Q: You once told me that for Thief, in your mind you saw the city as a 'three-dimensional machine.' Was that behind your choice of the electronic Tangerine Dream score, over the earthy blues you originally considered?
MANN: One of my great weaknesses is that I'm still hung up on the choice I made over that score. Thirty years later I'm still debating this. By string theory, in some alternate reality, there's a version of Thief with wall-to-wall blues.

Q: Parallel universes aside, you've certainly revisited and re-edited your films on DVD.
MANN: Highly recommended! I'm all for that.

Q: From what I've observed, you keep a very long workday, from the crack of dawn to late at night.
MANN: In terms of a shooting day? No. I like a 12-hour day, but I'd like to get that down to a 10-hour day. I'm at my best in those kinds of chunks. It all gets down to selection: 'This is really of value.' It's pivotal; if you don't get this particular moment right, you just blew the Act II ending. You go get that thing, and you don't let anything stand in your way. By the same token, there's another event that may show up and be part of the scene that's a visual, and it may be trivial; it really is not important. To be able to have that discretion allows you to direct your concentration and logistical assets to what's really important. The more you can have that discretion of accurately reading: 'This is really pivotal, this really is not,' that is absolutely the key to doing this stuff well.

Q: Over time, you've come to work with the same people again and again. How do you assemble your team?
MANN: You have to work backward from how great it is when you're in the trenches and who you're there with. If people are as ambitious as you are, you keep them close to you. If a person gets excited by the things I am excited by—say, transforming a run-down arena in the middle of Mozambique that hasn't had electricity or plumbing since 1974, as we had to do for Ali—if a challenge like that gets your blood running, you would be a person I gravitate toward.

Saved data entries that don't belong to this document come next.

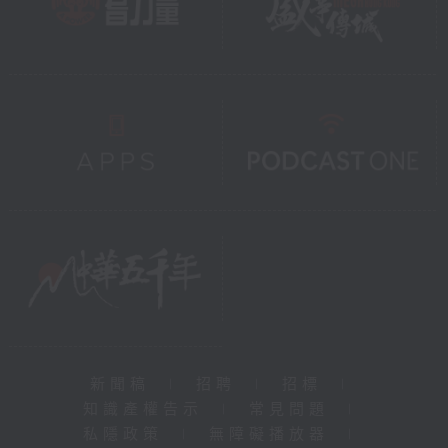
新聞稿
|
招聘
|
招標
|
知識產權告示
|
常見問題
|
私隱政策
|
無障礙播放器
|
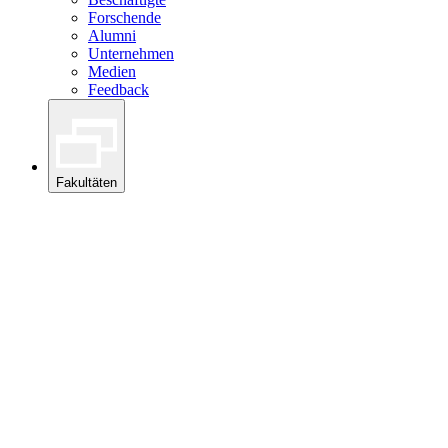
Forschende
Alumni
Unternehmen
Medien
Feedback
Fakultäten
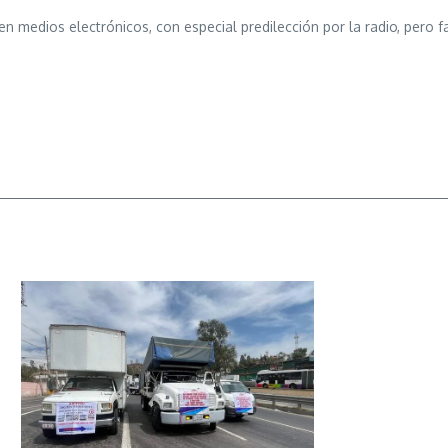
en medios electrónicos, con especial predilección por la radio, pero 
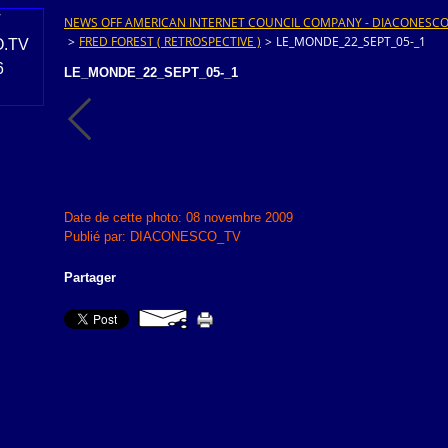
NEWS OFF AMERICAN INTERNET COUNCIL COMPANY - DIACONESCO.T
>
FRED FOREST ( RETROSPECTIVE )
>
LE_MONDE_22_SEPT_05-_1
LE_MONDE_22_SEPT_05-_1
Date de cette photo: 08 novembre 2009
Publié par: DIACONESCO_TV
Partager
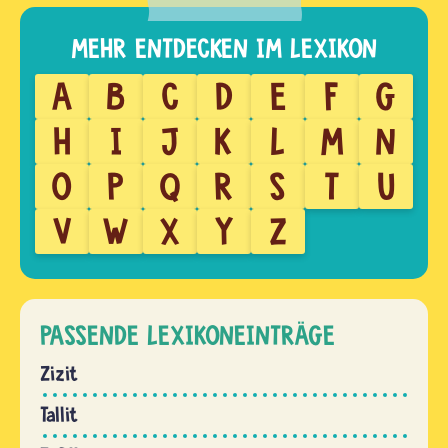
A
B
C
D
E
F
G
H
I
J
K
L
M
N
O
P
Q
R
S
T
U
V
W
X
Y
Z
PASSENDE LEXIKONEINTRÄGE
Zizit
Tallit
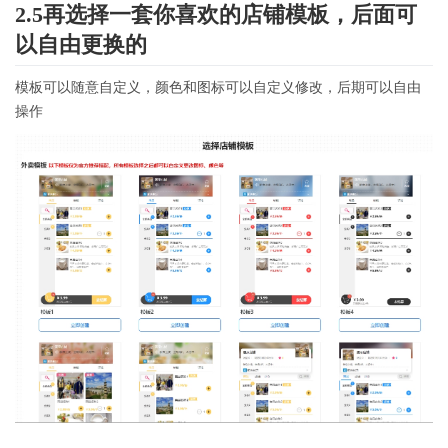
2.5再选择一套你喜欢的店铺模板，后面可
以自由更换的
模板可以随意自定义，颜色和图标可以自定义修改，后期可以自由
操作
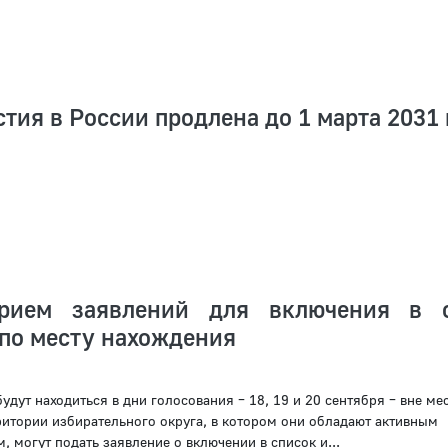
тия в России продлена до 1 марта 2031 
прием заявлений для включения в 
 по месту нахождения
удут находиться в дни голосования – 18, 19 и 20 сентября – вне мес
ритории избирательного округа, в котором они обладают активным
 могут подать заявление о включении в список и...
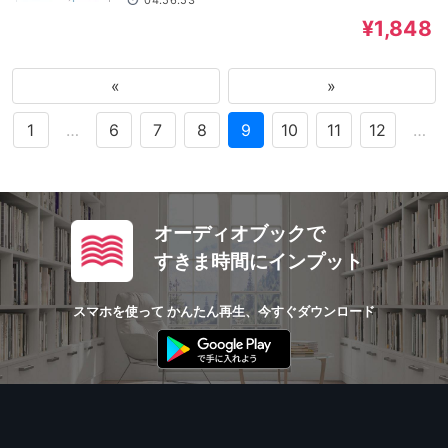
04:56:53
¥1,848
«
»
1
…
6
7
8
9
10
11
12
…
オーディオブックで
すきま時間にインプット
スマホを使って かんたん再生、今すぐダウンロード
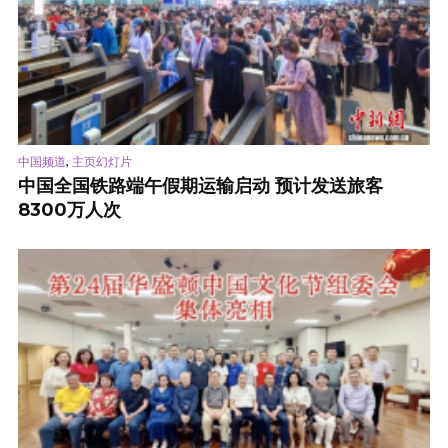
,
中国频道
主页幻灯片
中国全国铁路端午假期运输启动 预计发送旅客
8300万人次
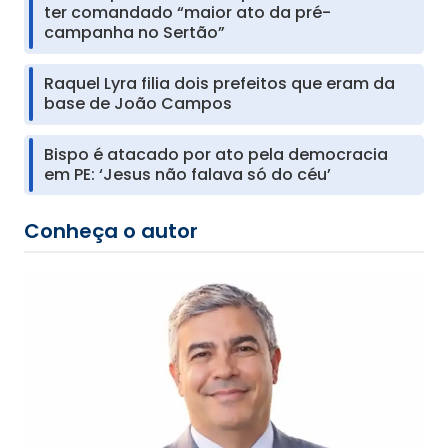
ter comandado “maior ato da pré-
campanha no Sertão”
Raquel Lyra filia dois prefeitos que eram da
base de João Campos
Bispo é atacado por ato pela democracia
em PE: ‘Jesus não falava só do céu’
Conheça o autor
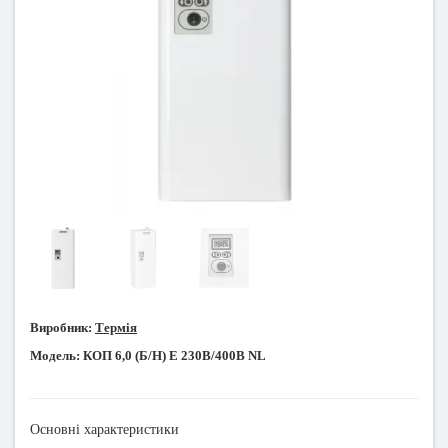
Виробник:
Термія
Модель:
КОП 6,0 (Б/Н) Е 230В/400В NL
Основні характеристики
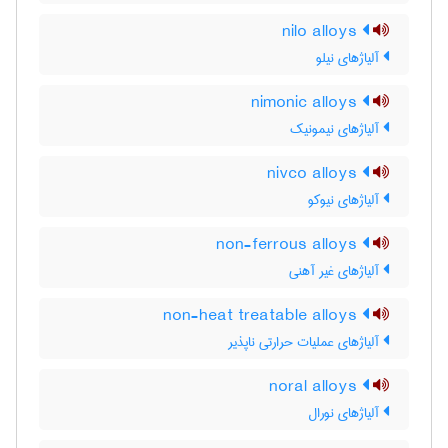
nilo alloys
آلیاژهای نیلو
nimonic alloys
آلیاژهای نیمونیک
nivco alloys
آلیاژهای نیوکو
non-ferrous alloys
آلیاژهای غیر آهنی
non-heat treatable alloys
آلیاژهای عملیات حرارتی ناپذیر
noral alloys
آلیاژهای نورال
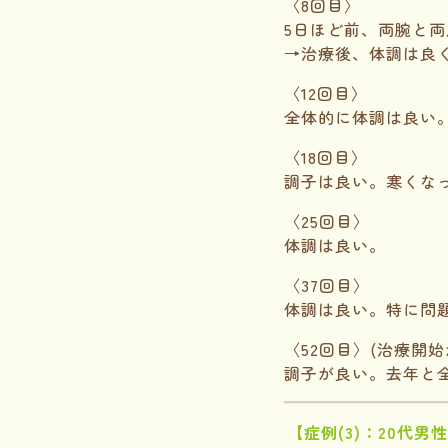
〈8回目〉
5日ほど前、両腕と
→治療後、体調は良
〈12回目〉
全体的に体調は良い
〈18回目〉
調子は良い。寒くな
〈25回目〉
体調は良い。
〈37回目〉
体調は良い。特に問
〈52回目〉(治療開始
調子が良い。去年と
【症例(3)：20代男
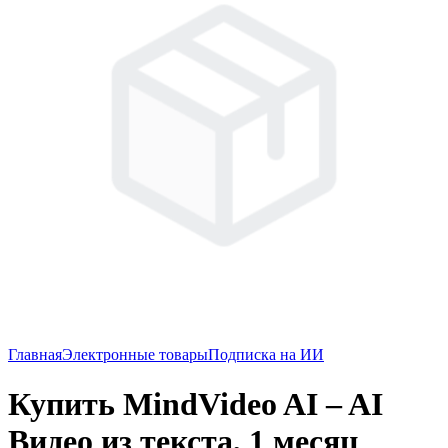
Главная
Электронные товары
Подписка на ИИ
Купить MindVideo AI – AI
Видео из текста, 1 месяц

We would wind up working together on a lot of pictures. My 1st AD Michael Waxman, who is now directing television successfully, has been working with me since 1986. Cinematographer Dante Spinotti and I have done five movies together. There are a number of folks on my crew who've been working with me since Mohicans back in 1991. We're all working now on Luck.

Q: How many setups do you like to shoot in a day?
MANN: That depends on the film—but I'd say 30 to 40, on average. Less ever since Collateral, because that was when we began shooting digitally, and did 15-minute takes. But I use two or three cameras quite often. That considerably increases the number of setups. I love working fast. What makes me crazy is waiting; any obstacle to a smooth flow will get me agitated. What you want to be is on a roll. This is what I particularly love about working with Al [Pacino]; we always get into a steady groove. Takes 5, 6, or 7 are generally his golden takes. You get into a tempo with all good actors, a rhythm, and it's wonderful. There's not even verbal communication after awhile. You don't have to talk about it—eyes connect.

Q: What's a Michael Mann set like?
MANN: Protecting concentration is a big thing for me. I like a quiet set. The actors have the most extraordinarily difficult task: being somebody else, and projecting themselves authentically into a given moment. I'm extremely zealous about guarding their concentration—and mine—from any needless distraction that might interfere.